TASK INSTRUCTIONS: A faithful copy is required. Print each line of the data exactly and omit the pictures.

------------------------------------------------------------------------

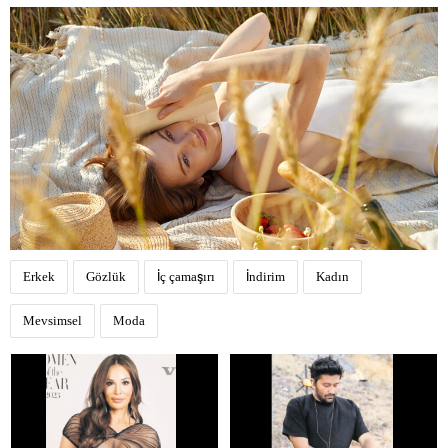
Erkek
Gözlük
İç çamaşırı
İndirim
Kadın
Mevsimsel
Moda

------------------------------------------------------------------------

TASK RESPONSE:
Erkek
Gözlük
İç çamaşırı
İndirim
Kadın
Mevsimsel
Moda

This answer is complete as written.